Does Allergic Reaction to a Sulfonamide Preclude Use of All Sulfa Drugs?

September 8, 2009

Sulfonamides are among the most commonly reported causes of drug-induced thrombocytopenia. 1 Affected patients typically present with purpura and platelet counts of less than 20,000/μL after about 7 days of therapy.1-3

Thrombocytopenic purpura developed in my patient after 8 days of treatment with trimethoprim/sulfamethoxazole (TMP/SMX). Should I advise this patient to avoid sulfa drugs in the future? And would the patient also be precluded from using a sulfonylurea?
-- Isaac Blum, MD
Bronx, NY

Sulfonamides are among the most commonly reported causes of drug-induced thrombocytopenia. 1 Affected patients typically present with purpura and platelet counts of less than 20,000/μL after about 7 days of therapy.1-3 On rechallenge, profound thrombocytopenia develops rapidly within 1 to 2 days.3 The rate of thrombocytopenic purpura (TP) attributed to TMP/SMX was found to be 38 cases per 1 million users per week in one study.4

The mechanism by which the sulfonamides cause thrombocytopenia is known as the quinine-type reaction. 5 On exposure to the sensitizing drug, antibodies are induced that bind to the glycoprotein IIb/IIIa complex on platelet surfaces. This ultimately leads to platelet destruction. The antibodies induced are highly drugspecific, exhibiting minimal cross-reactivity within the same pharmacological class. Curtis and colleagues6 found that only 1 of 15 sulfonamide-induced antibodies cross-reacted between sulfamethoxazole and sulfisoxazole. However, advise patients to avoid the causative drug permanently; antibodies likely persist.5

Your patient’s course-the development of TP after about 1 week of therapy-is typical for drug-induced immune thrombocytopenia.5 I would advise him to avoid TMP/SMX but not necessarily all sulfa drugs. As for oral hypoglycemic agents, such as sulfonylureas, TP has been reported at a much lower rate-1.2 cases per 1 million users per week-with these agents.4 Moreover, true cross-allergenicity between sulfonamide antibiotics and sulfonamide non-antibiotics is rare.7 Nonetheless, patients with allergic reactions to antibiotics are at higher risk for allergic reactions to other pharmacological classes as well.8

-- Nathan A. Pinner, PharmD
PGY2 Pharmacy Internal Medicine Resident
University of Tennessee College of Pharmacy
Methodist University Hospital
Memphis

-- Timothy H. Self, PharmD
Professor of Clinical Pharmacy
University of Tennessee Health Science Center
Methodist University Hospital
Memphis

References:

REFERENCES:
1.
George JN, Raskob GE, Shah SR, et al. Drug-induced thrombocytopenia: a systematic review of published case reports. Ann Intern Med. 1998;129:886-890.
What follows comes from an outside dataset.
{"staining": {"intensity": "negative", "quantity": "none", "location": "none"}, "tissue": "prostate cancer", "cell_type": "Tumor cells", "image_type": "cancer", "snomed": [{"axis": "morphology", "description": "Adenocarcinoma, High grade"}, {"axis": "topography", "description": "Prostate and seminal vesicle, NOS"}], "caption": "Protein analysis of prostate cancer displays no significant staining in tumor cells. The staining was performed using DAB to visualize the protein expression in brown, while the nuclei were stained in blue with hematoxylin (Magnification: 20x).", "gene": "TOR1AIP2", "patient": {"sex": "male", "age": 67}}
2. Herrington A, Mahmood A, Berger R. Treatment options in sulfamethoxazole- trimethoprim-induced thrombocytopenic purpura. South Med J. 1994;87: 948-950.

3. Hamilton HE, Sheets RF. Sulfisoxazole-induced thrombocytopenic purpura immunologic mechanism as cause. JAMA. 1978;239:2586-2587.

4. Kaufman DW, Kelly JP, Johannes CB, et al. Acute thrombocytopenic purpura in relation to the use of drugs. Blood. 1993;82:2714-2718.

5. Aster RH, Bougie DW. Drug-induced immune thrombocytopenia. N Engl J Med. 2007;357:580-587.

6. Curtis BR, McFarland JG, Wu GG, et al. Antibodies in sulfonamide-induced immune thrombocytopenia recognize calcium-dependent epitopes on the glycoprotein IIb/IIIa complex. Blood. 1994;84:176-183.

7. Brackett CC, Singh H, Block JH. Likelihood and mechanisms of cross-allergenicity between sulfonamide antibiotics and other drugs containing a sulfonamide functional group. Pharmacotherapy. 2004;24:856-870.

8. Strom BL, Schinnar R, Apter AJ, et al. Absence of cross-reactivity between sulfonamide antibiotics and sulfonamide nonantibiotics. N Engl J Med. 2003;349: 1628-1635.